Hacking Team is the first and only company offering lawful surveillance tools to voluntarily publish a policy that attempts to deal with responsible sales and operations. This is an attempt to go beyond the requirements of law.

However, many countries that are labeled “repressive” by activists have a very serious need for tools to fight crime and terrorism. You mention Saudi Arabia, an ally of the west. However Saudi Arabia is where the terrorists who plotted and carried out the 9/11 attack on the U.S. began their work. It is in the interests of the world community that the Saudis have tools to fight terrorists. Furthermore, Saudi Arabia has never been on any blacklist that prohibited the sale of surveillance technology to the country.

Additionally, Hacking Team requires clients to affirm that HT technology will not be used for military or illegal purposes.

Q: Emails show Providence setting up a potential deal for Hacking Team with the Ministry of the Interior in Ecuador. Did the planned demonstration of this software go ahead? Is a deal going to be done?

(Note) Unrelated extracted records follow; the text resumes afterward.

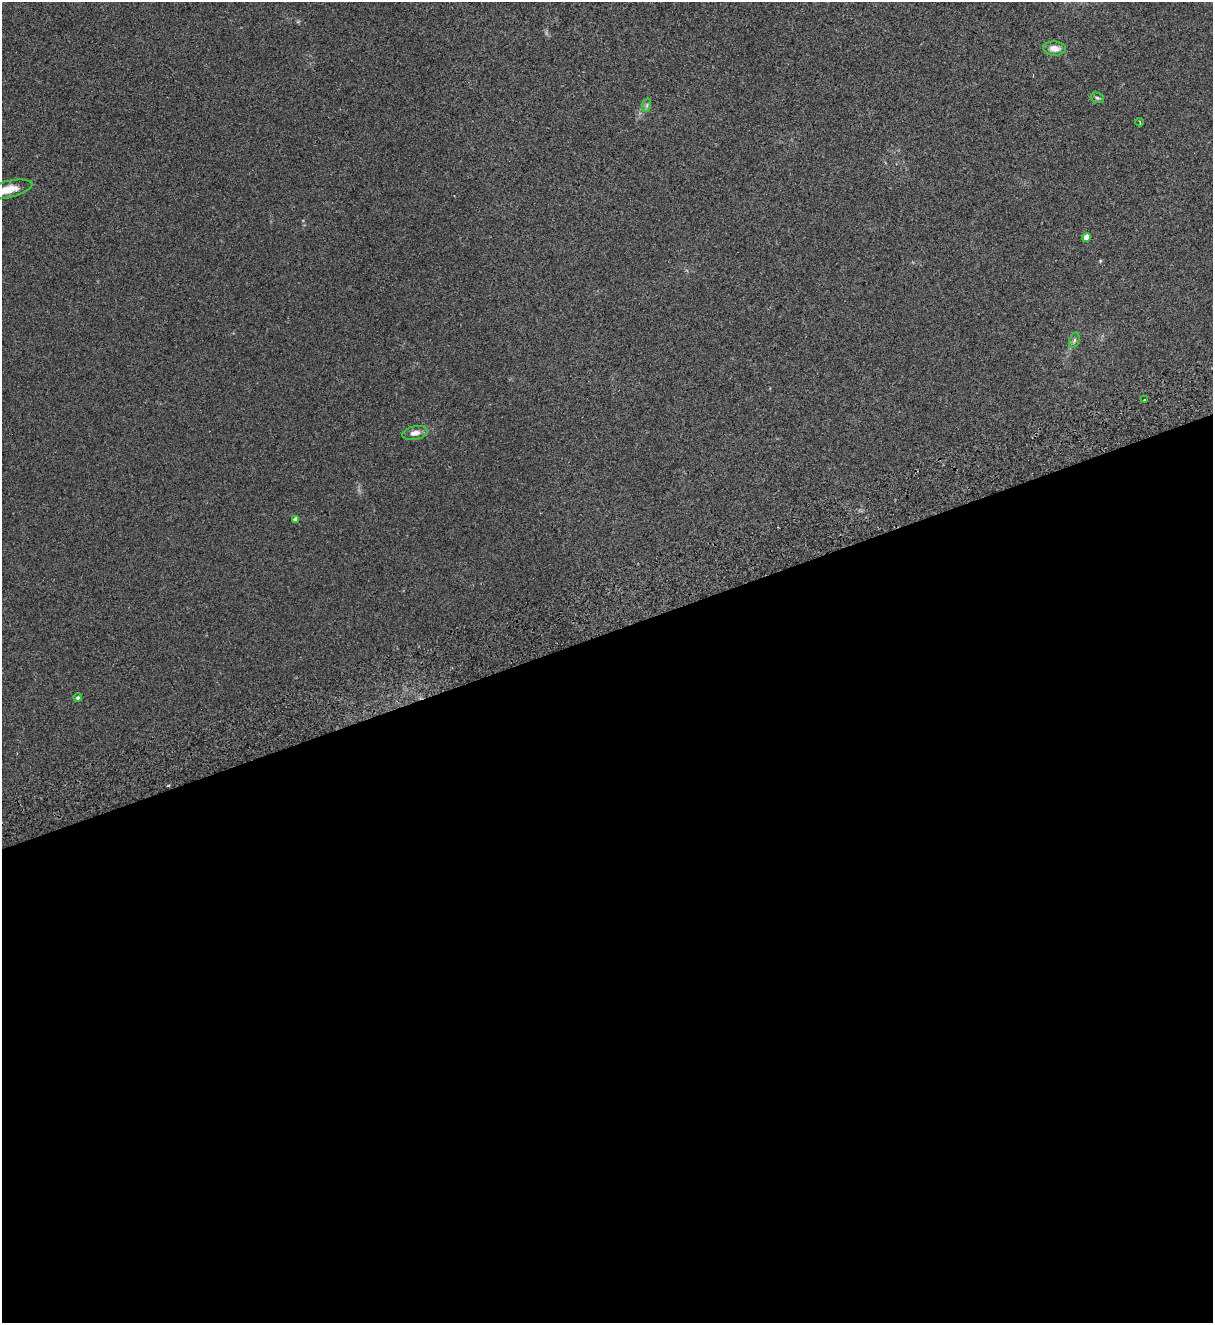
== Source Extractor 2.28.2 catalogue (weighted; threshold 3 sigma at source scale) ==
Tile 15 of 4 x 4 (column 3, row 4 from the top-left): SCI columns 2598-3808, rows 59-1379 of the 5314 x 5399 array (HDU 1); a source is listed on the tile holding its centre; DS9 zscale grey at full resolution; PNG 1215 x 1325 px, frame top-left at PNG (2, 2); each listed source drawn as its Kron ellipse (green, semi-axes under 4 px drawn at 4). Shown black and unused: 52% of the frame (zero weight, under 2 of 3 exposures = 3% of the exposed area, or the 3 px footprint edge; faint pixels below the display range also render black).
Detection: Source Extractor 2.28.2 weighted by HDU 2 'WHT'; one run over the whole footprint, this tile lists its part. Background 0.0624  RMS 0.007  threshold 0.0316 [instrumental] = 3 sigma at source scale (4.5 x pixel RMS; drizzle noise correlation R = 1.50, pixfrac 1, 0.05/0.05 arcsec/px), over >= 5 px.
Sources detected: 11; all 11 listed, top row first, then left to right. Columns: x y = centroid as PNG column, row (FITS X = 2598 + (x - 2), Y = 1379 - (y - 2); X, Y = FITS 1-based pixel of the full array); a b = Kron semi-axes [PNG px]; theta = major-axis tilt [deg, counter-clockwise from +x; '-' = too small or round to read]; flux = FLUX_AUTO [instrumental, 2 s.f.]
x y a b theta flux
1054 48 11 7 -3 5.5
1097 98 7 5 -21 1.3
647 105 7 4 72 1.3
1140 122 4 3 - 0.6
7 190 26 8 13 12
1086 237 4 4 - 6.5
1074 340 8 5 70 1.5
1144 400 3 3 - 1
415 433 13 6 11 4.5
295 519 4 4 - 2.8
78 698 4 4 - 1.1
Isophote crosses this tile's border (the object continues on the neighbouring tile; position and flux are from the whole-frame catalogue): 1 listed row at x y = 7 190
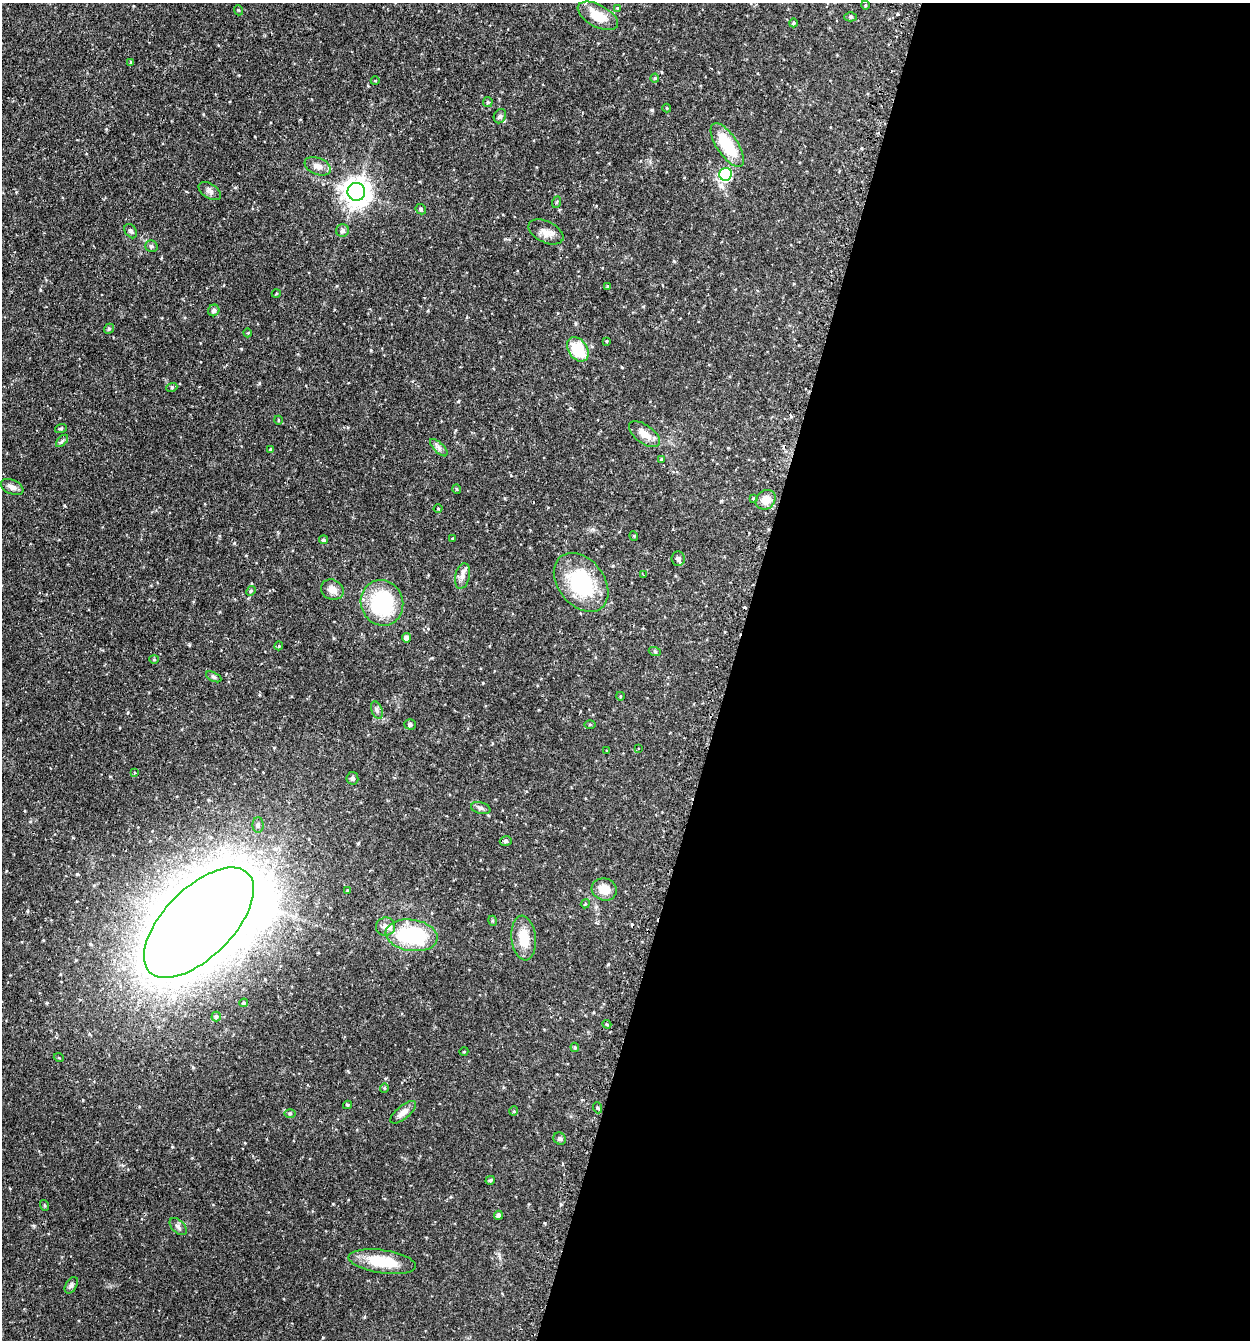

A: Hacking Team demonstrates its software to many potential clients, however, demonstrations do not always lead to sales. Again, no comment on contacts with clients or potential clients.

Q: Does Hacking Team have any suspicions on who carried out the hack on it?

We believe these criminals were sophisticated, well-funded and had ample time to plan and execute the attack. Beyond that we have no theories to offer. Police agencies are investigating and, of course, we are cooperating in any way possible.

Q: Can the company recover from this?

A: The work of recovery is well underway and the company is focused on providing law enforcement the tools needed to investigate crime, prevent it or prosecute criminals in the digital age.

In the digital age, criminals and terrorists take full advantage of the secrecy provided by the Internet, encrypted communications over mobil and fixed devices and Internet services such as Tor to conduct crime. Each of us runs the risk of becoming a victim of fraud, extortion or worse because of this situation. There are hundreds of examples of crime such as the theft of financial data that has a direct impact on both consumers and business.

Law enforcement must have a way to do what it has always done, that is to track criminals and prevent or prosecute crime. With the development of global terrorism and especially the ‘lone wolf’ terrorist, this requirement is even more important.

Hacking Team has helped fight crime by providing a surveillance tool to law enforcement. The company believes this is a small step toward a more secure world for all who wish to used the Internet and digital tools lawfully.